(Beginning of PROVIDED RECORDS)
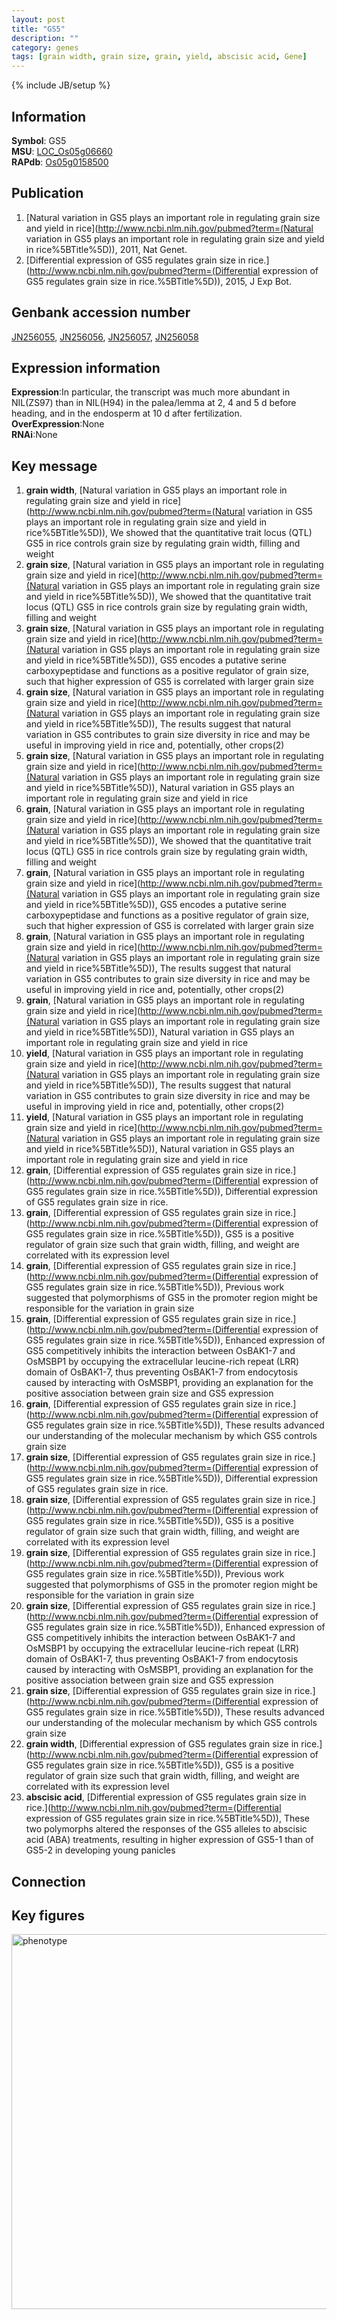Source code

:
 ```yaml
---
layout: post
title: "GS5"
description: ""
category: genes
tags: [grain width, grain size, grain, yield, abscisic acid, Gene]
---
```

{% include JB/setup %}

## Information
__Symbol__: GS5  
__MSU__: [LOC_Os05g06660](http://rice.plantbiology.msu.edu/cgi-bin/ORF_infopage.cgi?orf=LOC_Os05g06660)  
__RAPdb__: [Os05g0158500](http://rapdb.dna.affrc.go.jp/viewer/gbrowse_details/irgsp1?name=Os05g0158500)  

## Publication
1. [Natural variation in GS5 plays an important role in regulating grain size and yield in rice](http://www.ncbi.nlm.nih.gov/pubmed?term=(Natural variation in GS5 plays an important role in regulating grain size and yield in rice%5BTitle%5D)), 2011, Nat Genet.
2. [Differential expression of GS5 regulates grain size in rice.](http://www.ncbi.nlm.nih.gov/pubmed?term=(Differential expression of GS5 regulates grain size in rice.%5BTitle%5D)), 2015, J Exp Bot.

## Genbank accession number
[JN256055](http://www.ncbi.nlm.nih.gov/nuccore/JN256055), [JN256056](http://www.ncbi.nlm.nih.gov/nuccore/JN256056), [JN256057](http://www.ncbi.nlm.nih.gov/nuccore/JN256057), [JN256058](http://www.ncbi.nlm.nih.gov/nuccore/JN256058)

## Expression information
__Expression__:In particular, the transcript was much more abundant in NIL(ZS97) than in NIL(H94) in the palea/lemma at 2, 4 and 5 d before heading, and in the endosperm at 10 d after fertilization.  
__OverExpression__:None  
__RNAi__:None  

## Key message
1. __grain width__, [Natural variation in GS5 plays an important role in regulating grain size and yield in rice](http://www.ncbi.nlm.nih.gov/pubmed?term=(Natural variation in GS5 plays an important role in regulating grain size and yield in rice%5BTitle%5D)),  We showed that the quantitative trait locus (QTL) GS5 in rice controls grain size by regulating grain width, filling and weight
2. __grain size__, [Natural variation in GS5 plays an important role in regulating grain size and yield in rice](http://www.ncbi.nlm.nih.gov/pubmed?term=(Natural variation in GS5 plays an important role in regulating grain size and yield in rice%5BTitle%5D)),  We showed that the quantitative trait locus (QTL) GS5 in rice controls grain size by regulating grain width, filling and weight
3. __grain size__, [Natural variation in GS5 plays an important role in regulating grain size and yield in rice](http://www.ncbi.nlm.nih.gov/pubmed?term=(Natural variation in GS5 plays an important role in regulating grain size and yield in rice%5BTitle%5D)),  GS5 encodes a putative serine carboxypeptidase and functions as a positive regulator of grain size, such that higher expression of GS5 is correlated with larger grain size
4. __grain size__, [Natural variation in GS5 plays an important role in regulating grain size and yield in rice](http://www.ncbi.nlm.nih.gov/pubmed?term=(Natural variation in GS5 plays an important role in regulating grain size and yield in rice%5BTitle%5D)),  The results suggest that natural variation in GS5 contributes to grain size diversity in rice and may be useful in improving yield in rice and, potentially, other crops(2)
5. __grain size__, [Natural variation in GS5 plays an important role in regulating grain size and yield in rice](http://www.ncbi.nlm.nih.gov/pubmed?term=(Natural variation in GS5 plays an important role in regulating grain size and yield in rice%5BTitle%5D)), Natural variation in GS5 plays an important role in regulating grain size and yield in rice
6. __grain__, [Natural variation in GS5 plays an important role in regulating grain size and yield in rice](http://www.ncbi.nlm.nih.gov/pubmed?term=(Natural variation in GS5 plays an important role in regulating grain size and yield in rice%5BTitle%5D)),  We showed that the quantitative trait locus (QTL) GS5 in rice controls grain size by regulating grain width, filling and weight
7. __grain__, [Natural variation in GS5 plays an important role in regulating grain size and yield in rice](http://www.ncbi.nlm.nih.gov/pubmed?term=(Natural variation in GS5 plays an important role in regulating grain size and yield in rice%5BTitle%5D)),  GS5 encodes a putative serine carboxypeptidase and functions as a positive regulator of grain size, such that higher expression of GS5 is correlated with larger grain size
8. __grain__, [Natural variation in GS5 plays an important role in regulating grain size and yield in rice](http://www.ncbi.nlm.nih.gov/pubmed?term=(Natural variation in GS5 plays an important role in regulating grain size and yield in rice%5BTitle%5D)),  The results suggest that natural variation in GS5 contributes to grain size diversity in rice and may be useful in improving yield in rice and, potentially, other crops(2)
9. __grain__, [Natural variation in GS5 plays an important role in regulating grain size and yield in rice](http://www.ncbi.nlm.nih.gov/pubmed?term=(Natural variation in GS5 plays an important role in regulating grain size and yield in rice%5BTitle%5D)), Natural variation in GS5 plays an important role in regulating grain size and yield in rice
10. __yield__, [Natural variation in GS5 plays an important role in regulating grain size and yield in rice](http://www.ncbi.nlm.nih.gov/pubmed?term=(Natural variation in GS5 plays an important role in regulating grain size and yield in rice%5BTitle%5D)),  The results suggest that natural variation in GS5 contributes to grain size diversity in rice and may be useful in improving yield in rice and, potentially, other crops(2)
11. __yield__, [Natural variation in GS5 plays an important role in regulating grain size and yield in rice](http://www.ncbi.nlm.nih.gov/pubmed?term=(Natural variation in GS5 plays an important role in regulating grain size and yield in rice%5BTitle%5D)), Natural variation in GS5 plays an important role in regulating grain size and yield in rice
12. __grain__, [Differential expression of GS5 regulates grain size in rice.](http://www.ncbi.nlm.nih.gov/pubmed?term=(Differential expression of GS5 regulates grain size in rice.%5BTitle%5D)), Differential expression of GS5 regulates grain size in rice.
13. __grain__, [Differential expression of GS5 regulates grain size in rice.](http://www.ncbi.nlm.nih.gov/pubmed?term=(Differential expression of GS5 regulates grain size in rice.%5BTitle%5D)),  GS5 is a positive regulator of grain size such that grain width, filling, and weight are correlated with its expression level
14. __grain__, [Differential expression of GS5 regulates grain size in rice.](http://www.ncbi.nlm.nih.gov/pubmed?term=(Differential expression of GS5 regulates grain size in rice.%5BTitle%5D)),  Previous work suggested that polymorphisms of GS5 in the promoter region might be responsible for the variation in grain size
15. __grain__, [Differential expression of GS5 regulates grain size in rice.](http://www.ncbi.nlm.nih.gov/pubmed?term=(Differential expression of GS5 regulates grain size in rice.%5BTitle%5D)),  Enhanced expression of GS5 competitively inhibits the interaction between OsBAK1-7 and OsMSBP1 by occupying the extracellular leucine-rich repeat (LRR) domain of OsBAK1-7, thus preventing OsBAK1-7 from endocytosis caused by interacting with OsMSBP1, providing an explanation for the positive association between grain size and GS5 expression
16. __grain__, [Differential expression of GS5 regulates grain size in rice.](http://www.ncbi.nlm.nih.gov/pubmed?term=(Differential expression of GS5 regulates grain size in rice.%5BTitle%5D)),  These results advanced our understanding of the molecular mechanism by which GS5 controls grain size
17. __grain size__, [Differential expression of GS5 regulates grain size in rice.](http://www.ncbi.nlm.nih.gov/pubmed?term=(Differential expression of GS5 regulates grain size in rice.%5BTitle%5D)), Differential expression of GS5 regulates grain size in rice.
18. __grain size__, [Differential expression of GS5 regulates grain size in rice.](http://www.ncbi.nlm.nih.gov/pubmed?term=(Differential expression of GS5 regulates grain size in rice.%5BTitle%5D)),  GS5 is a positive regulator of grain size such that grain width, filling, and weight are correlated with its expression level
19. __grain size__, [Differential expression of GS5 regulates grain size in rice.](http://www.ncbi.nlm.nih.gov/pubmed?term=(Differential expression of GS5 regulates grain size in rice.%5BTitle%5D)),  Previous work suggested that polymorphisms of GS5 in the promoter region might be responsible for the variation in grain size
20. __grain size__, [Differential expression of GS5 regulates grain size in rice.](http://www.ncbi.nlm.nih.gov/pubmed?term=(Differential expression of GS5 regulates grain size in rice.%5BTitle%5D)),  Enhanced expression of GS5 competitively inhibits the interaction between OsBAK1-7 and OsMSBP1 by occupying the extracellular leucine-rich repeat (LRR) domain of OsBAK1-7, thus preventing OsBAK1-7 from endocytosis caused by interacting with OsMSBP1, providing an explanation for the positive association between grain size and GS5 expression
21. __grain size__, [Differential expression of GS5 regulates grain size in rice.](http://www.ncbi.nlm.nih.gov/pubmed?term=(Differential expression of GS5 regulates grain size in rice.%5BTitle%5D)),  These results advanced our understanding of the molecular mechanism by which GS5 controls grain size
22. __grain width__, [Differential expression of GS5 regulates grain size in rice.](http://www.ncbi.nlm.nih.gov/pubmed?term=(Differential expression of GS5 regulates grain size in rice.%5BTitle%5D)),  GS5 is a positive regulator of grain size such that grain width, filling, and weight are correlated with its expression level
23. __abscisic acid__, [Differential expression of GS5 regulates grain size in rice.](http://www.ncbi.nlm.nih.gov/pubmed?term=(Differential expression of GS5 regulates grain size in rice.%5BTitle%5D)),  These two polymorphs altered the responses of the GS5 alleles to abscisic acid (ABA) treatments, resulting in higher expression of GS5-1 than of GS5-2 in developing young panicles

## Connection

## Key figures
<img src="http://ricencode.github.io/images/GS5.pheno.png" alt="phenotype"  style="width: 600px;"/>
(End of PROVIDED RECORDS)
Treating the line with "## Genbank accession number" as the last line to include, retype the records exactly from their first line, excluding pictures.

▶ _RESPONSE TO THIS EXERCISE_:
Source code

:
 ```yaml
---
layout: post
title: "GS5"
description: ""
category: genes
tags: [grain width, grain size, grain, yield, abscisic acid, Gene]
---
```

{% include JB/setup %}

## Information
__Symbol__: GS5  
__MSU__: [LOC_Os05g06660](http://rice.plantbiology.msu.edu/cgi-bin/ORF_infopage.cgi?orf=LOC_Os05g06660)  
__RAPdb__: [Os05g0158500](http://rapdb.dna.affrc.go.jp/viewer/gbrowse_details/irgsp1?name=Os05g0158500)  

## Publication
1. [Natural variation in GS5 plays an important role in regulating grain size and yield in rice](http://www.ncbi.nlm.nih.gov/pubmed?term=(Natural variation in GS5 plays an important role in regulating grain size and yield in rice%5BTitle%5D)), 2011, Nat Genet.
2. [Differential expression of GS5 regulates grain size in rice.](http://www.ncbi.nlm.nih.gov/pubmed?term=(Differential expression of GS5 regulates grain size in rice.%5BTitle%5D)), 2015, J Exp Bot.

## Genbank accession number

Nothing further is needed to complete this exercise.